[Stored items from a collection]
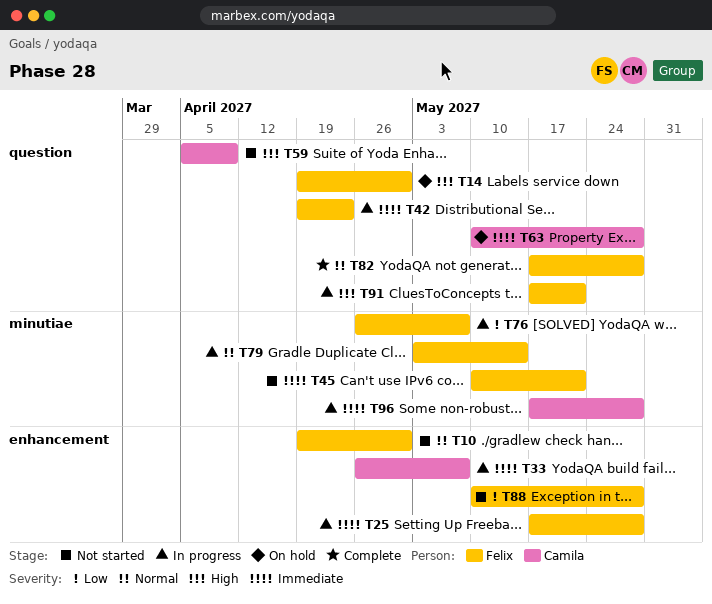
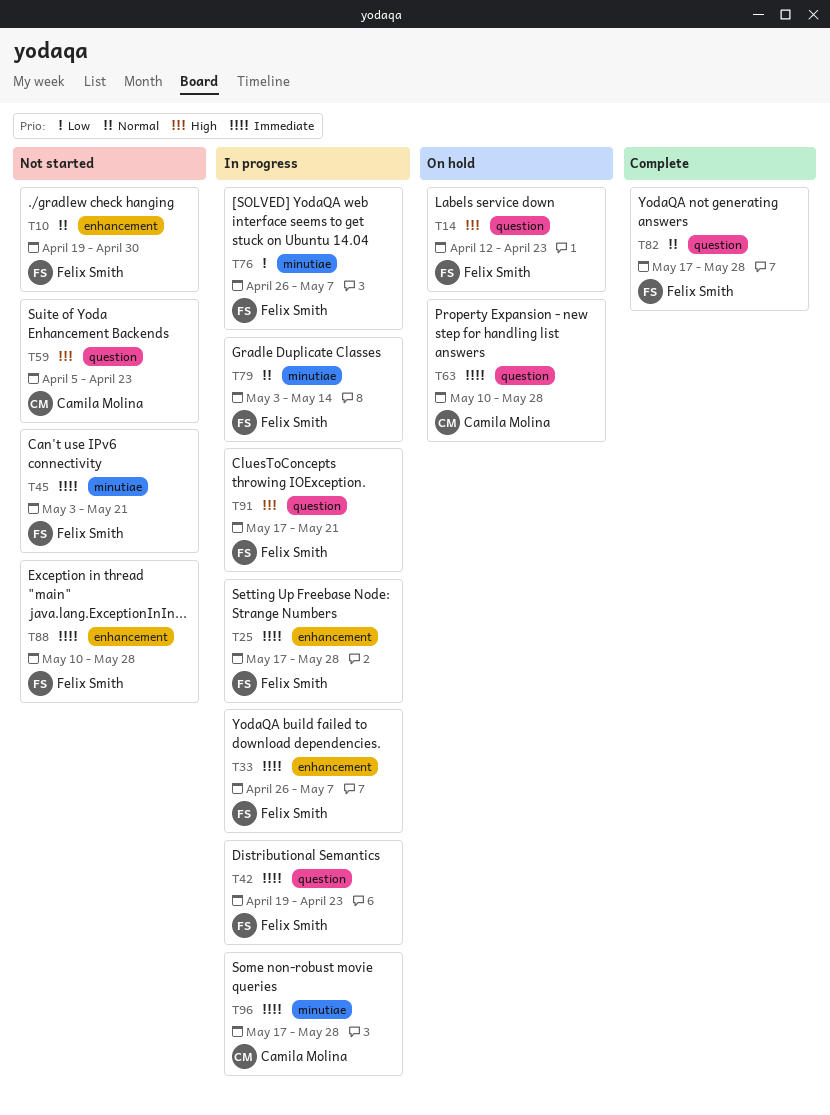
T14, start: Apr 19 -> Apr 12
T14, due: Apr 30 -> Apr 23
T33, owner: Camila Molina -> Felix Smith
T45, start: May 10 -> May 3
T59, due: Apr 9 -> Apr 23
T88, priority: Low -> Immediate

▶ [Work instruction] If a line in the records above holds the string "start", copy it out.

▶ [The completed task]
T14, start: Apr 19 -> Apr 12
T45, start: May 10 -> May 3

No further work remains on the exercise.